Hughes, 401 F.3d at 555 (internal quotation marks and citation
omitted).
Although Rodriguez’s offense level was enhanced by facts
that he did not admit to, the enhanced offense level did not affect
the length of his sentence. In the absence of a downward departure
based upon substantial assistance, the district court was without
the authority to impose any sentence other than mandatory life in
prison.* United States v. Robinson, 404 F.3d 850, 862 (4th Cir.

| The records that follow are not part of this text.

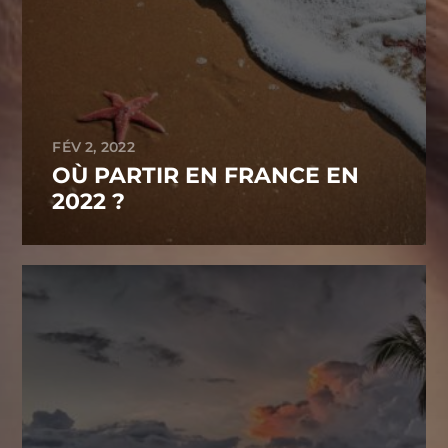
FÉV 2, 2022
OÙ PARTIR EN FRANCE EN
2022 ?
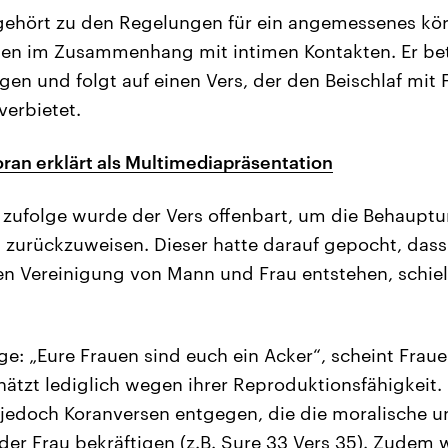
gehört zu den Regelungen für ein angemessenes kö
agen im Zusammenhang mit intimen Kontakten. Er betr
n und folgt auf einen Vers, der den Beischlaf mit
verbietet.
ran erklärt als Multimediapräsentation
 zufolge wurde der Vers offenbart, um die Behauptu
zurückzuweisen. Dieser hatte darauf gepocht, dass 
en Vereinigung von Mann und Frau entstehen, schie
e: „Eure Frauen sind euch ein Acker“, scheint Frau
hätzt lediglich wegen ihrer Reproduktionsfähigkeit. 
 jedoch Koranversen entgegen, die die moralische un
r Frau bekräftigen (z.B. Sure 33 Vers 35). Zudem w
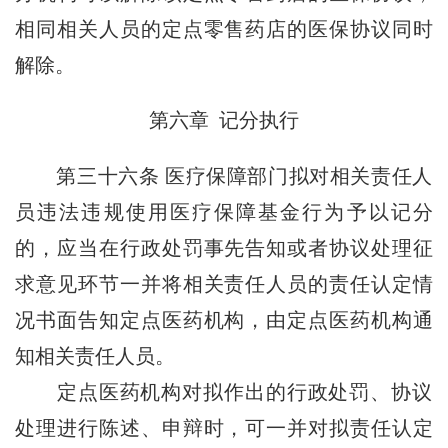
相同相关人员的定点零售药店的医保协议同时
解除。
第六章 记分执行
第三十六条
医疗保障部门拟对相关责任人
员违法违规使用医疗保障基金行为予以记分
的，应当在行政处罚事先告知或者协议处理征
求意见环节一并将相关责任人员的责任认定情
况书面告知定点医药机构，由定点医药机构通
知相关责任人员。
定点医药机构对拟作出的行政处罚、协议
处理进行陈述、申辩时，可一并对拟责任认定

2005) (holding that “Booker did nothing to alter the rule that
judges cannot depart below a statutorily provided minimum
sentence.”). Accordingly, Rodriguez suffered no Sixth Amendment
violation. We therefore affirm Rodriguez’s convictions and
sentence. We dispense with oral argument because the facts and
legal contentions are adequately presented in the materials before
the court and argument would not aid the decisional process.
AFFIRMED
*
Rodriguez had four prior drug trafficking convictions.
Accordingly, under 18 U.S.C. § 841(b)(1)(A) (2000) (dictating
mandatory life sentence if the defendant has two or more prior
felony drug convictions), Rodriguez was subject to a mandatory life
sentence even if his offense level had not been enhanced by judge-
found facts. In light of this circumstance, we need not address
Rodriguez’s claim that he was entitled to a sentence reduction
based on acceptance of responsibility.